::: Data to process :::

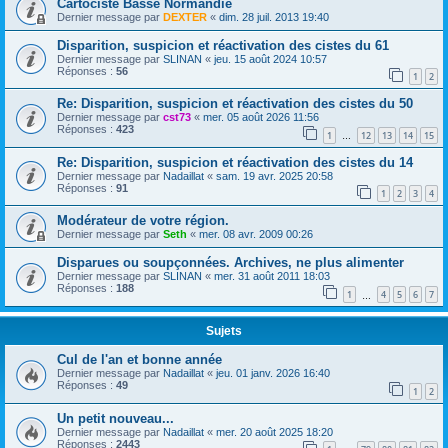
Cartociste Basse Normandie
Dernier message par
DEXTER
«
dim. 28 juil. 2013 19:40
Disparition, suspicion et réactivation des cistes du 61
Dernier message par
SLINAN
«
jeu. 15 août 2024 10:57
Réponses :
56
1
2
Re: Disparition, suspicion et réactivation des cistes du 50
Dernier message par
cst73
«
mer. 05 août 2026 11:56
Réponses :
423
1
12
13
14
15
…
Re: Disparition, suspicion et réactivation des cistes du 14
Dernier message par
Nadaillat
«
sam. 19 avr. 2025 20:58
Réponses :
91
1
2
3
4
Modérateur de votre région.
Dernier message par
Seth
«
mer. 08 avr. 2009 00:26
Disparues ou soupçonnées. Archives, ne plus alimenter
Dernier message par
SLINAN
«
mer. 31 août 2011 18:03
Réponses :
188
1
4
5
6
7
…
Sujets
Cul de l'an et bonne année
Dernier message par
Nadaillat
«
jeu. 01 janv. 2026 16:40
Réponses :
49
1
2
Un petit nouveau...
Dernier message par
Nadaillat
«
mer. 20 août 2025 18:20
Réponses :
2443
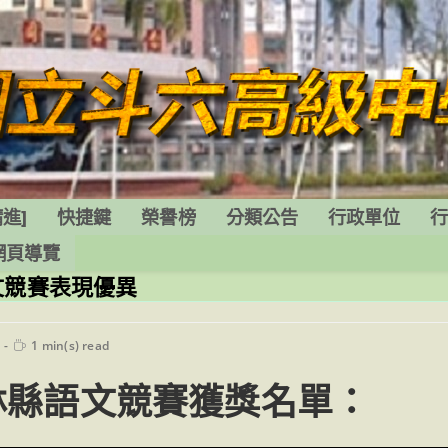
進]
快捷鍵
榮譽榜
分類公告
行政單位
網頁導覽
文競賽表現優異
Reading
1 min(s) read
time:
林縣語文競賽獲獎名單：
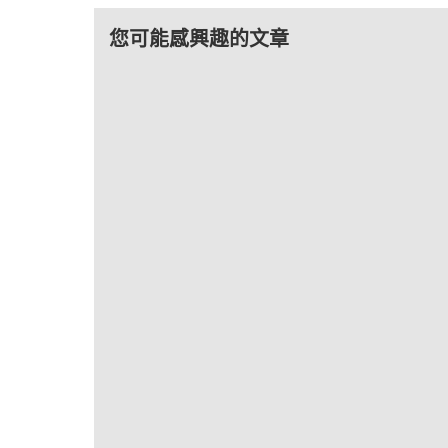
您可能感興趣的文章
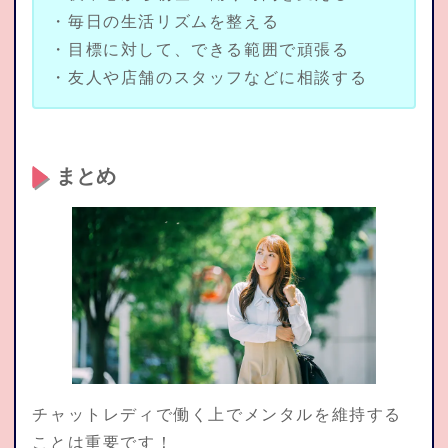
・毎日の生活リズムを整える
・目標に対して、できる範囲で頑張る
・友人や店舗のスタッフなどに相談する
まとめ
チャットレディで働く上でメンタルを維持する
ことは重要です！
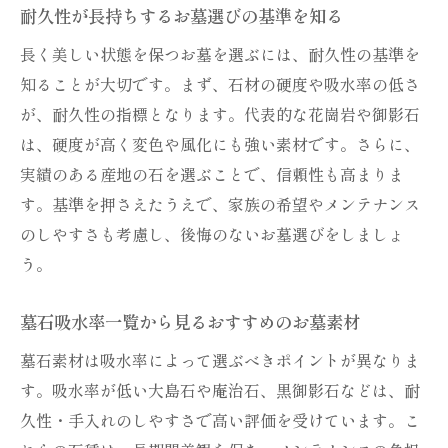
イント
耐久性が長持ちするお墓選びの基準を知る
お墓の吸水率・耐久性と価格の関係を知ろ
長く美しい状態を保つお墓を選ぶには、耐久性の基準を
う
知ることが大切です。まず、石材の硬度や吸水率の低さ
納得できるお墓選びに必要な性能比較の視
が、耐久性の指標となります。代表的な花崗岩や御影石
点
は、硬度が高く変色や風化にも強い素材です。さらに、
実績のある産地の石を選ぶことで、信頼性も高まりま
す。基準を押さえたうえで、家族の希望やメンテナンス
のしやすさも考慮し、後悔のないお墓選びをしましょ
う。
墓石吸水率一覧から見るおすすめのお墓素材
墓石素材は吸水率によって選ぶべきポイントが異なりま
す。吸水率が低い大島石や庵治石、黒御影石などは、耐
久性・手入れのしやすさで高い評価を受けています。こ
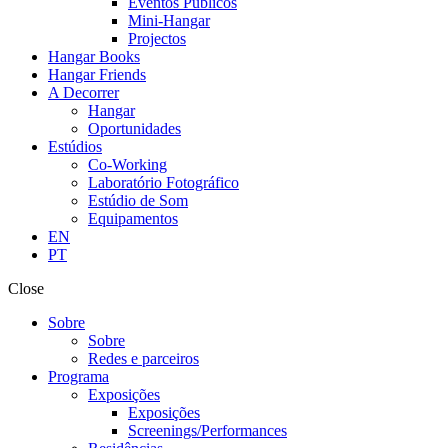
Eventos Públicos
Mini-Hangar
Projectos
Hangar Books
Hangar Friends
A Decorrer
Hangar
Oportunidades
Estúdios
Co-Working
Laboratório Fotográfico
Estúdio de Som
Equipamentos
EN
PT
Close
Sobre
Sobre
Redes e parceiros
Programa
Exposições
Exposições
Screenings/Performances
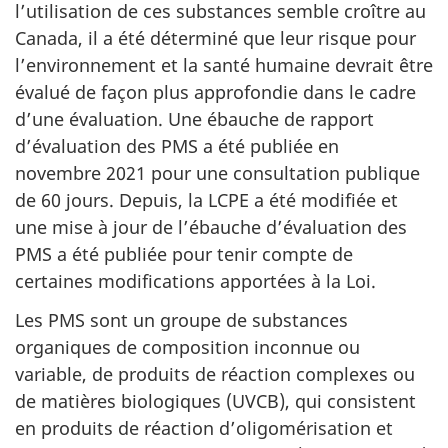
l’utilisation de ces substances semble croître au
Canada, il a été déterminé que leur risque pour
l’environnement et la santé humaine devrait être
évalué de façon plus approfondie dans le cadre
d’une évaluation. Une ébauche de rapport
d’évaluation des PMS a été publiée en
novembre 2021 pour une consultation publique
de 60 jours. Depuis, la LCPE a été modifiée et
une mise à jour de l’ébauche d’évaluation des
PMS a été publiée pour tenir compte de
certaines modifications apportées à la Loi.
Les PMS sont un groupe de substances
organiques de composition inconnue ou
variable, de produits de réaction complexes ou
de matières biologiques (UVCB), qui consistent
en produits de réaction d’oligomérisation et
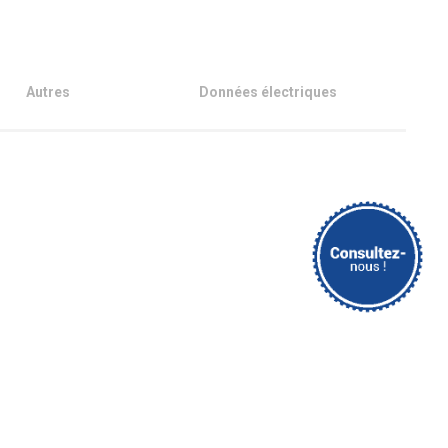
Autres
Données électriques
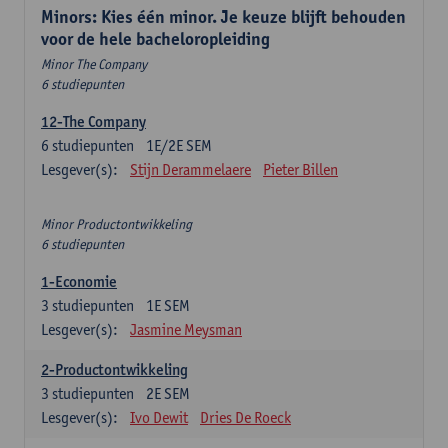
Minors: Kies één minor. Je keuze blijft behouden
voor de hele bacheloropleiding
Minor The Company
6 studiepunten
12-The Company
6
studiepunten
1E/2E SEM
Lesgever(s):
Stijn Derammelaere
Pieter Billen
Minor Productontwikkeling
6 studiepunten
1-Economie
3
studiepunten
1E SEM
Lesgever(s):
Jasmine Meysman
2-Productontwikkeling
3
studiepunten
2E SEM
Lesgever(s):
Ivo Dewit
Dries De Roeck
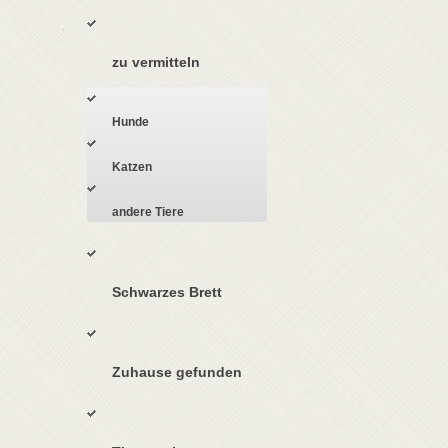
zu vermitteln
Hunde
Katzen
andere Tiere
Schwarzes Brett
Zuhause gefunden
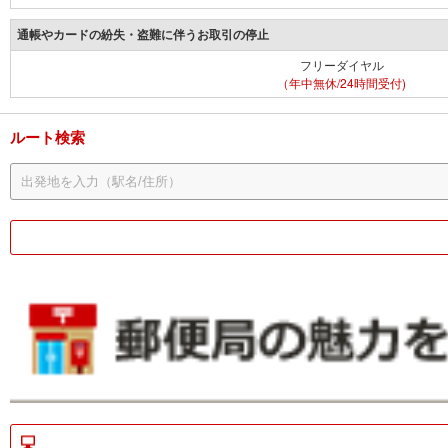
通帳やカードの紛失・盗難に伴うお取引の停止
フリーダイヤル
（年中無休/24時間受付)
ルート検索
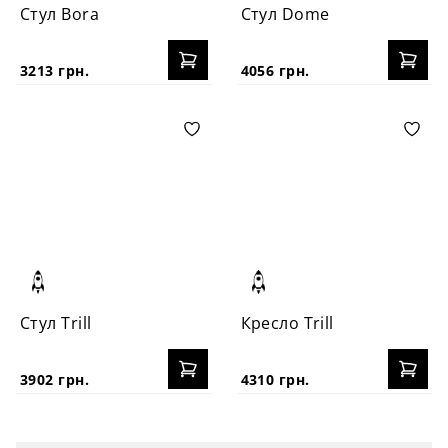
Стул Bora
Стул Dome
3213 грн.
4056 грн.
Стул Trill
Кресло Trill
3902 грн.
4310 грн.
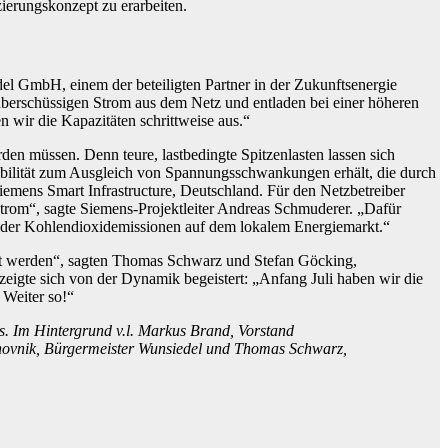
ierungskonzept zu erarbeiten.
el GmbH, einem der beteiligten Partner in der Zukunftsenergie
überschüssigen Strom aus dem Netz und entladen bei einer höheren
 wir die Kapazitäten schrittweise aus.“
en müssen. Denn teure, lastbedingte Spitzenlasten lassen sich
exibilität zum Ausgleich von Spannungsschwankungen erhält, die durch
emens Smart Infrastructure, Deutschland. Für den Netzbetreiber
Strom“, sagte Siemens-Projektleiter Andreas Schmuderer. „Dafür
ung der Kohlendioxidemissionen auf dem lokalem Energiemarkt.“
olgt werden“, sagten Thomas Schwarz und Stefan Göcking,
igte sich von der Dynamik begeistert: „Anfang Juli haben wir die
 Weiter so!“
s. Im Hintergrund v.l. Markus Brand, Vorstand
hovnik, Bürgermeister Wunsiedel und Thomas Schwarz,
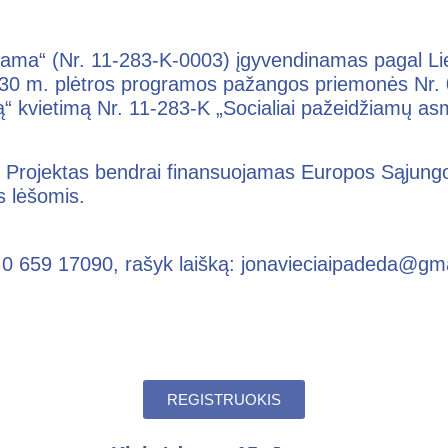
grama“ (Nr. 11-283-K-0003) įgyvendinamas pagal Li
030 m. plėtros programos pažangos priemonės Nr. 
“ kvietimą Nr. 11-283-K „Socialiai pažeidžiamų asme
. Projektas bendrai finansuojamas Europos Sąjungo
s lėšomis.
0 659 17090, rašyk laišką: jonavieciaipadeda@gmai
REGISTRUOKIS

:::

Task statement:
Pictures aside, return exactly the lines from the data above, starting at the line that has "通帳やカードの紛失・盗難に伴うお取引の停止" and ending at the line that has "finansuojamas Europos Sąjungo", both included.

The answer:
通帳やカードの紛失・盗難に伴うお取引の停止
フリーダイヤル
（年中無休/24時間受付)
ルート検索
Стул Bora
Стул Dome
3213 грн.
4056 грн.
Стул Trill
Кресло Trill
3902 грн.
4310 грн.
ierungskonzept zu erarbeiten.
el GmbH, einem der beteiligten Partner in der Zukunftsenergie
überschüssigen Strom aus dem Netz und entladen bei einer höheren
 wir die Kapazitäten schrittweise aus.“
en müssen. Denn teure, lastbedingte Spitzenlasten lassen sich
exibilität zum Ausgleich von Spannungsschwankungen erhält, die durch
emens Smart Infrastructure, Deutschland. Für den Netzbetreiber
Strom“, sagte Siemens-Projektleiter Andreas Schmuderer. „Dafür
ung der Kohlendioxidemissionen auf dem lokalem Energiemarkt.“
olgt werden“, sagten Thomas Schwarz und Stefan Göcking,
igte sich von der Dynamik begeistert: „Anfang Juli haben wir die
 Weiter so!“
s. Im Hintergrund v.l. Markus Brand, Vorstand
hovnik, Bürgermeister Wunsiedel und Thomas Schwarz,
grama“ (Nr. 11-283-K-0003) įgyvendinamas pagal Li
030 m. plėtros programos pažangos priemonės Nr. 
“ kvietimą Nr. 11-283-K „Socialiai pažeidžiamų asme
. Projektas bendrai finansuojamas Europos Sąjungo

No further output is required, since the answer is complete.